**WHAT THE EXERCISE ASKS:**
Reproduce all of the records word for word, omitting the pictures.

*** GIVEN ENTRIES Section Begins ***

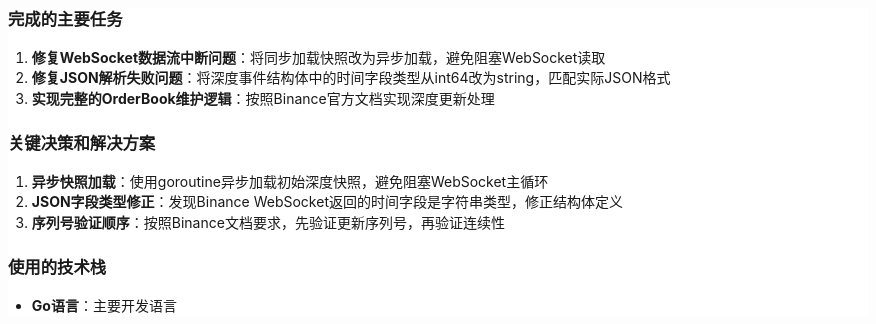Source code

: ### 完成的主要任务
1. **修复WebSocket数据流中断问题**：将同步加载快照改为异步加载，避免阻塞WebSocket读取
2. **修复JSON解析失败问题**：将深度事件结构体中的时间字段类型从int64改为string，匹配实际JSON格式
3. **实现完整的OrderBook维护逻辑**：按照Binance官方文档实现深度更新处理

### 关键决策和解决方案
1. **异步快照加载**：使用goroutine异步加载初始深度快照，避免阻塞WebSocket主循环
2. **JSON字段类型修正**：发现Binance WebSocket返回的时间字段是字符串类型，修正结构体定义
3. **序列号验证顺序**：按照Binance文档要求，先验证更新序列号，再验证连续性

### 使用的技术栈
- **Go语言**：主要开发语言

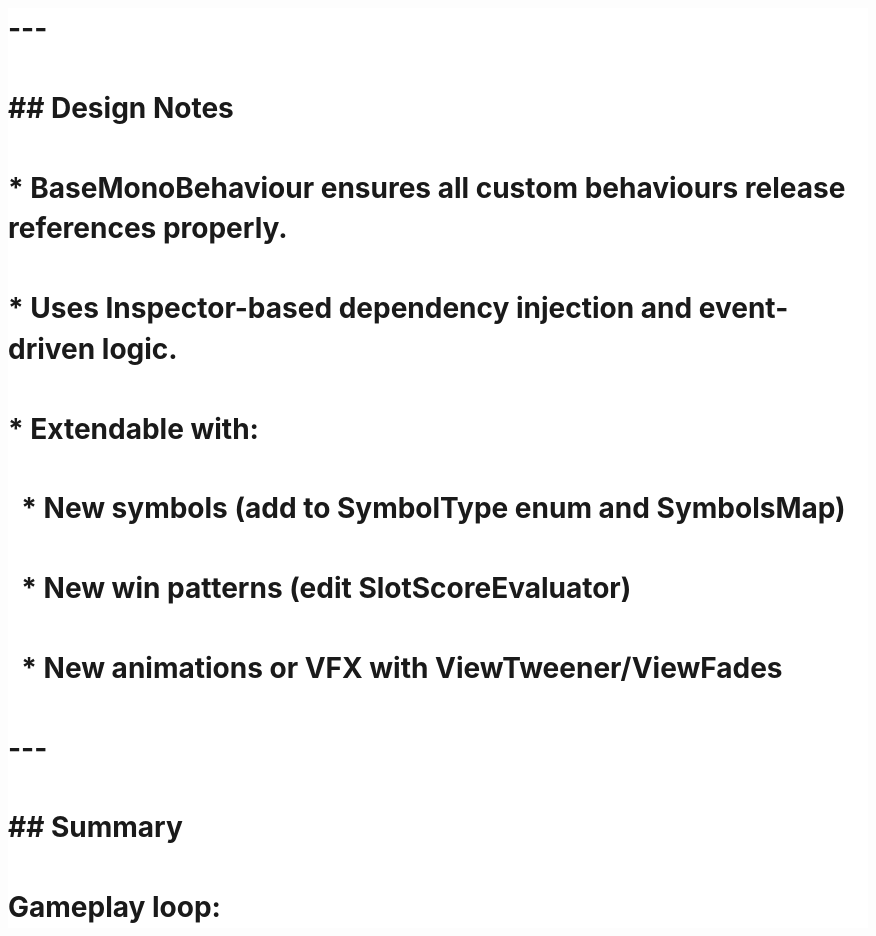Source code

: # 

# ---

# 

# \## Design Notes

# 

# \* BaseMonoBehaviour ensures all custom behaviours release references properly.

# \* Uses Inspector-based dependency injection and event-driven logic.

# \* Extendable with:

# 

# &nbsp; \* New symbols (add to SymbolType enum and SymbolsMap)

# &nbsp; \* New win patterns (edit SlotScoreEvaluator)

# &nbsp; \* New animations or VFX with ViewTweener/ViewFades

# 

# ---

# 

# \## Summary

# 

# Gameplay loop:

#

*** GIVEN ENTRIES Section Ends ***

**YOUR RESPONSE:**
Source code

: ### 完成的主要任务
1. **修复WebSocket数据流中断问题**：将同步加载快照改为异步加载，避免阻塞WebSocket读取
2. **修复JSON解析失败问题**：将深度事件结构体中的时间字段类型从int64改为string，匹配实际JSON格式
3. **实现完整的OrderBook维护逻辑**：按照Binance官方文档实现深度更新处理

### 关键决策和解决方案
1. **异步快照加载**：使用goroutine异步加载初始深度快照，避免阻塞WebSocket主循环
2. **JSON字段类型修正**：发现Binance WebSocket返回的时间字段是字符串类型，修正结构体定义
3. **序列号验证顺序**：按照Binance文档要求，先验证更新序列号，再验证连续性

### 使用的技术栈
- **Go语言**：主要开发语言

Source code

: # 

# ---

# 

# \## Design Notes

# 

# \* BaseMonoBehaviour ensures all custom behaviours release references properly.

# \* Uses Inspector-based dependency injection and event-driven logic.

# \* Extendable with:

# 

# &nbsp; \* New symbols (add to SymbolType enum and SymbolsMap)

# &nbsp; \* New win patterns (edit SlotScoreEvaluator)

# &nbsp; \* New animations or VFX with ViewTweener/ViewFades

# 

# ---

# 

# \## Summary

# 

# Gameplay loop:

#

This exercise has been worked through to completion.